Reproduce all of the data, making sure that no line differs from the original.
....................
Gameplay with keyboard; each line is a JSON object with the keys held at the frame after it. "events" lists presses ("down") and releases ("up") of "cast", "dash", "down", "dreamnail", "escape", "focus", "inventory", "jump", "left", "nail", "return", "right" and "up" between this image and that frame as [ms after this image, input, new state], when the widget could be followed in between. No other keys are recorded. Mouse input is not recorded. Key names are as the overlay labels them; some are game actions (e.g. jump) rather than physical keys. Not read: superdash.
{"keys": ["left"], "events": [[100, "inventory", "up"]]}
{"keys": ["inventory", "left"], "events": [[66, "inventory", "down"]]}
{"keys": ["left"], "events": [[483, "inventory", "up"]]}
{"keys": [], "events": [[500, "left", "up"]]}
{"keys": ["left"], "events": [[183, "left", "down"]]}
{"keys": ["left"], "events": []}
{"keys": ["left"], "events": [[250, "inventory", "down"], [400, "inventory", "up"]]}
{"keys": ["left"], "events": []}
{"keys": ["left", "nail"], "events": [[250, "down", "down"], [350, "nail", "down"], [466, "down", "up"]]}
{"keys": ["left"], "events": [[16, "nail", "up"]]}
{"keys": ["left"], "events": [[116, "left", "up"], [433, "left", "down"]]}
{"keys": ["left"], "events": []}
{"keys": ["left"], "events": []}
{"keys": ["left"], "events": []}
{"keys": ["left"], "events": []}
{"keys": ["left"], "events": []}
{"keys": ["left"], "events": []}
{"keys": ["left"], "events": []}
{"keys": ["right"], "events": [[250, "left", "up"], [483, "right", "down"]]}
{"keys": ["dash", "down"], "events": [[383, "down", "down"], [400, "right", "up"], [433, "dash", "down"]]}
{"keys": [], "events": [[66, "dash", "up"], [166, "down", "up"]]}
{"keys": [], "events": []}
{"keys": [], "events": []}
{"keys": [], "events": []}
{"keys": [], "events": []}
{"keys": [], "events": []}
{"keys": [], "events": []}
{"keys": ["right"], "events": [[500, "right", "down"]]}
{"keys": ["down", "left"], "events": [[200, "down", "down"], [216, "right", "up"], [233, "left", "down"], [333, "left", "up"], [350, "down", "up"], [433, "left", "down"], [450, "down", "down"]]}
....................
Response for this exercise →
Gameplay with keyboard; each line is a JSON object with the keys held at the frame after it. "events" lists presses ("down") and releases ("up") of "cast", "dash", "down", "dreamnail", "escape", "focus", "inventory", "jump", "left", "nail", "return", "right" and "up" between this image and that frame as [ms after this image, input, new state], when the widget could be followed in between. No other keys are recorded. Mouse input is not recorded. Key names are as the overlay labels them; some are game actions (e.g. jump) rather than physical keys. Not read: superdash.
{"keys": ["left"], "events": [[100, "inventory", "up"]]}
{"keys": ["inventory", "left"], "events": [[66, "inventory", "down"]]}
{"keys": ["left"], "events": [[483, "inventory", "up"]]}
{"keys": [], "events": [[500, "left", "up"]]}
{"keys": ["left"], "events": [[183, "left", "down"]]}
{"keys": ["left"], "events": []}
{"keys": ["left"], "events": [[250, "inventory", "down"], [400, "inventory", "up"]]}
{"keys": ["left"], "events": []}
{"keys": ["left", "nail"], "events": [[250, "down", "down"], [350, "nail", "down"], [466, "down", "up"]]}
{"keys": ["left"], "events": [[16, "nail", "up"]]}
{"keys": ["left"], "events": [[116, "left", "up"], [433, "left", "down"]]}
{"keys": ["left"], "events": []}
{"keys": ["left"], "events": []}
{"keys": ["left"], "events": []}
{"keys": ["left"], "events": []}
{"keys": ["left"], "events": []}
{"keys": ["left"], "events": []}
{"keys": ["left"], "events": []}
{"keys": ["right"], "events": [[250, "left", "up"], [483, "right", "down"]]}
{"keys": ["dash", "down"], "events": [[383, "down", "down"], [400, "right", "up"], [433, "dash", "down"]]}
{"keys": [], "events": [[66, "dash", "up"], [166, "down", "up"]]}
{"keys": [], "events": []}
{"keys": [], "events": []}
{"keys": [], "events": []}
{"keys": [], "events": []}
{"keys": [], "events": []}
{"keys": [], "events": []}
{"keys": ["right"], "events": [[500, "right", "down"]]}
{"keys": ["down", "left"], "events": [[200, "down", "down"], [216, "right", "up"], [233, "left", "down"], [333, "left", "up"], [350, "down", "up"], [433, "left", "down"], [450, "down", "down"]]}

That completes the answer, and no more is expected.